REQUIRED WORK =>
What is needed is an exact copy of the records, with the images left out.

THE RECORDS =>
---------------
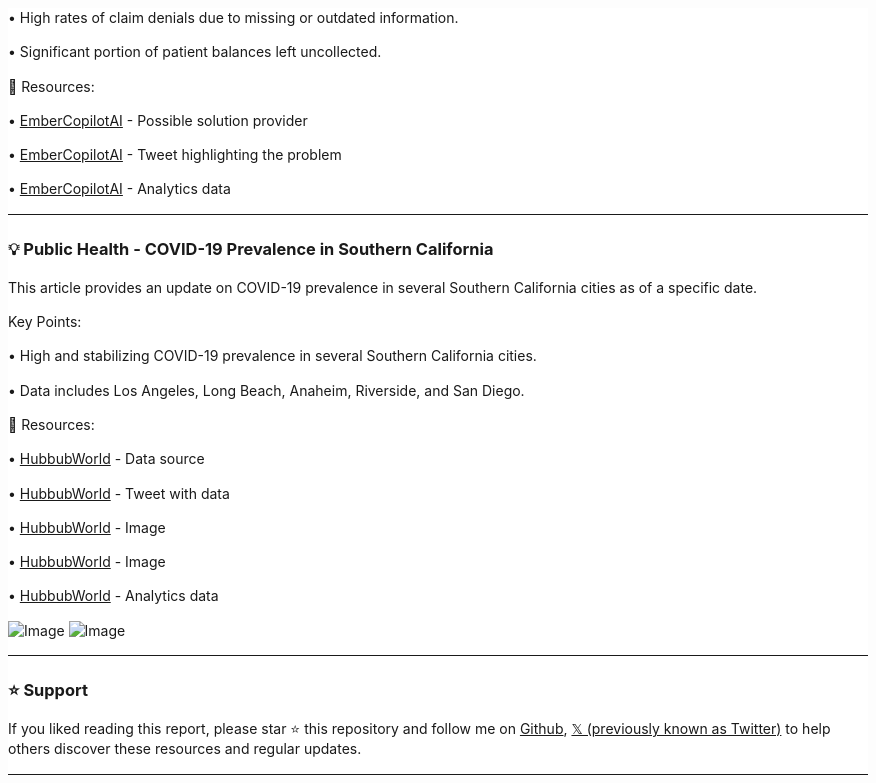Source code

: • High rates of claim denials due to missing or outdated information.


• Significant portion of patient balances left uncollected.



🔗 Resources:

• [EmberCopilotAI](https://x.com/EmberCopilotAI) -  Possible solution provider


• [EmberCopilotAI](https://x.com/EmberCopilotAI/status/1939818457459302486) - Tweet highlighting the problem


• [EmberCopilotAI](https://x.com/EmberCopilotAI/status/1939818457459302486/analytics) - Analytics data


---

### 💡 Public Health - COVID-19 Prevalence in Southern California

This article provides an update on COVID-19 prevalence in several Southern California cities as of a specific date.

Key Points:

• High and stabilizing COVID-19 prevalence in several Southern California cities.


•  Data includes Los Angeles, Long Beach, Anaheim, Riverside, and San Diego.



🔗 Resources:

• [HubbubWorld](https://x.com/HubbubWorld) - Data source


• [HubbubWorld](https://x.com/HubbubWorld/status/1939811479647396205) - Tweet with data


• [HubbubWorld](https://x.com/HubbubWorld/status/1939811479647396205/photo/1) - Image


• [HubbubWorld](https://x.com/HubbubWorld/status/1939811479647396205/photo/2) - Image


• [HubbubWorld](https://x.com/HubbubWorld/status/1939811479647396205/analytics) - Analytics data

![Image](https://pbs.twimg.com/media/GuuX0dQa8AAue0G?format=png&name=small)
![Image](https://pbs.twimg.com/media/GuuYPFlXYAABE8z?format=png&name=small)


---

### ⭐️ Support

If you liked reading this report, please star ⭐️ this repository and follow me on [Github](https://github.com/Drix10), [𝕏 (previously known as Twitter)](https://x.com/DRIX_10_) to help others discover these resources and regular updates.

---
---------------
REPLY =>
Source code

: • High rates of claim denials due to missing or outdated information.


• Significant portion of patient balances left uncollected.



🔗 Resources:

• [EmberCopilotAI](https://x.com/EmberCopilotAI) -  Possible solution provider


• [EmberCopilotAI](https://x.com/EmberCopilotAI/status/1939818457459302486) - Tweet highlighting the problem


• [EmberCopilotAI](https://x.com/EmberCopilotAI/status/1939818457459302486/analytics) - Analytics data


---

### 💡 Public Health - COVID-19 Prevalence in Southern California

This article provides an update on COVID-19 prevalence in several Southern California cities as of a specific date.

Key Points:

• High and stabilizing COVID-19 prevalence in several Southern California cities.


•  Data includes Los Angeles, Long Beach, Anaheim, Riverside, and San Diego.



🔗 Resources:

• [HubbubWorld](https://x.com/HubbubWorld) - Data source


• [HubbubWorld](https://x.com/HubbubWorld/status/1939811479647396205) - Tweet with data


• [HubbubWorld](https://x.com/HubbubWorld/status/1939811479647396205/photo/1) - Image


• [HubbubWorld](https://x.com/HubbubWorld/status/1939811479647396205/photo/2) - Image


• [HubbubWorld](https://x.com/HubbubWorld/status/1939811479647396205/analytics) - Analytics data

![Image](https://pbs.twimg.com/media/GuuX0dQa8AAue0G?format=png&name=small)
![Image](https://pbs.twimg.com/media/GuuYPFlXYAABE8z?format=png&name=small)


---

### ⭐️ Support

If you liked reading this report, please star ⭐️ this repository and follow me on [Github](https://github.com/Drix10), [𝕏 (previously known as Twitter)](https://x.com/DRIX_10_) to help others discover these resources and regular updates.

---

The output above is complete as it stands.